His ideas for making new styles of beers seem inexhaustible.
"The first I plan to release here will be the Black Forest Stout," said de Beer. "It starts life as an 11 percent alcohol stout, then it's re-fermented with fresh cherries from the Free State [province] and pure cocoa is soaked in the beer for a few days; beautiful cherry and chocolate flavors in the strong stout."
Water comes from the Magaliesberg springs
Nuschka Botha, of the Black Horse Brewery in the Magaliesberg Mountains north of Johannesburg, said two ingredients ensure that her beer is "really special" - barley imported from Belgium, a country known for its excellent beer, and the water she uses.
"We get our water from a natural spring in the Magalies Mountains. A lot of other brewers change their water PH and add calcium and other stuff before they brew, but not us," she stated. "We use our water as is. It doesn't go through any filtration systems, and it is as pure as pure can get. That I also feel changes quite a bit to the flavor of the beer... . So I think that makes our beer very pure."
Botha believes in using ingredients indigenous to particular styles of beer.
"Like, for instance, our Irish red ale - we try to use the hops unique to its name, so we try and use European hops for that. When I brew a dunkel, which is a German dark lager, I'll use German hops."
Unlike many other craft beer brewers who are currently making extremely bitter, highly experimental brews, Botha plays it safer.
"South Africans have such a specific taste bud range as far as beers are concerned that we want to make something that's already kind of out there. We don't want to go way out and try something crazy; we want to make very drinkable beers."
Unashamedly, Botha pays homage to South African Breweries [SAB], often much maligned by other craft brewers for making what they consider to be largely flavorless beers.
"SAB has done a very good job of getting people used to lager, so we followed them in a sense and made a signature lager, our Golden Lager, which is the typical lager. That sells very well - easy drinking, light... ."
Reaching back to mediaeval brews
A network of stony paths leads to Dirk van Tonder's Irish Ale House on his farm in Northwest Province. He believes that simplicity is the secret to good craft beer.
"I try to make beer as close as possible to the way in which beer was originally made all those centuries ago in Europe, like in mediaeval times," he told VOA.
To illustrate his point, van Tonder told how he recently acquired some South African-grown barley.

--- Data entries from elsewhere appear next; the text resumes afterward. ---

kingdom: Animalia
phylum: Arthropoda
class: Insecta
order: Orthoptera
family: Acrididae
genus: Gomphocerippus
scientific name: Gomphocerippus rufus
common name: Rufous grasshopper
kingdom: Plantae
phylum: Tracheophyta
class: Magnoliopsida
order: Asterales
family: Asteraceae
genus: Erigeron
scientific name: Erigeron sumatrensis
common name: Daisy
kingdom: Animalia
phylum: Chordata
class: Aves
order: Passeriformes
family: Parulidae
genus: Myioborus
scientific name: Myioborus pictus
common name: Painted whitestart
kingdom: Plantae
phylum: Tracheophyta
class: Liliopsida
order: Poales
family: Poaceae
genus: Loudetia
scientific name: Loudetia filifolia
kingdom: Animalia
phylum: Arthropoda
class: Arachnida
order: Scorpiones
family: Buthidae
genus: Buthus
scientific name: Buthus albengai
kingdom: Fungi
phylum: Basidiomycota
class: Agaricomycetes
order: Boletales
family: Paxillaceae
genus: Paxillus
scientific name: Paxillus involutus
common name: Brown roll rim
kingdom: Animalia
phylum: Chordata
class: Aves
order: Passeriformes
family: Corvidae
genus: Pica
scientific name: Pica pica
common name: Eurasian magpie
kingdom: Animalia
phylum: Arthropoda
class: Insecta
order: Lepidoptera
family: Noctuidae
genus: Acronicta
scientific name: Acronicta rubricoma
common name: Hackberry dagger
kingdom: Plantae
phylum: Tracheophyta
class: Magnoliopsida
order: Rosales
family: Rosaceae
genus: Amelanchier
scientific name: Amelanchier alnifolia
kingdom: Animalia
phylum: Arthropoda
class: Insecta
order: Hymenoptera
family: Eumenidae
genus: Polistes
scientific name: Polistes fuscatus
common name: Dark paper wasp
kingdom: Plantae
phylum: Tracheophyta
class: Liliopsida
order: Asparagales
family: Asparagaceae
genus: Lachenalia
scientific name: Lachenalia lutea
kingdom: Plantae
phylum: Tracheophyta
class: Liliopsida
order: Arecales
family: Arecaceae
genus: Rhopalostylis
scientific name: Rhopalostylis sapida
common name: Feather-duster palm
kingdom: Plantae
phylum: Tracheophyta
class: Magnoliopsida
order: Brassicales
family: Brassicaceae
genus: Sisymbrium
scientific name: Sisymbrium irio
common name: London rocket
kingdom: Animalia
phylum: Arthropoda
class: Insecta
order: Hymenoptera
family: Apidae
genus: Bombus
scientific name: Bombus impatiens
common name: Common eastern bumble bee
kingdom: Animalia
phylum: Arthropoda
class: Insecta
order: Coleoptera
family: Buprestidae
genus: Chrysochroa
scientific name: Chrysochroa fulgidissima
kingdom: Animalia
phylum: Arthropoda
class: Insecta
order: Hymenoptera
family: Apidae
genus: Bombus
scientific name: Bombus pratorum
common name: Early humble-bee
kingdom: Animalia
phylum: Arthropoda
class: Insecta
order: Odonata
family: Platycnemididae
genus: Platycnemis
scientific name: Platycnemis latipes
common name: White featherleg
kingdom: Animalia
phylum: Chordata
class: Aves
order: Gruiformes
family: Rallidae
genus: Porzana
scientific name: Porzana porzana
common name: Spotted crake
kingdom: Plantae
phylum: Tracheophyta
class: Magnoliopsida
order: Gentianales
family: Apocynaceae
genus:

"I steeped it and I malted it on the floor, like in the age-old tradition. I dry-kilned it in the sun, and then I roasted it in my... wood-fired pizza oven. To this day the people are still asking me, 'When are we getting that beer with that lovely, nutty taste? When are you making that again?' I said, 'Well, when I feel like making malt again ...'"
Van Tonder's passion is to use South African inputs in his beer.
"Every single element of what I called my Brown Ale was South African. So, we don't have to look overseas all the time for wonderful ingredients. It does, however, take more time and effort to make 100 percent homegrown beer, because at the moment imports are more widely available," he said.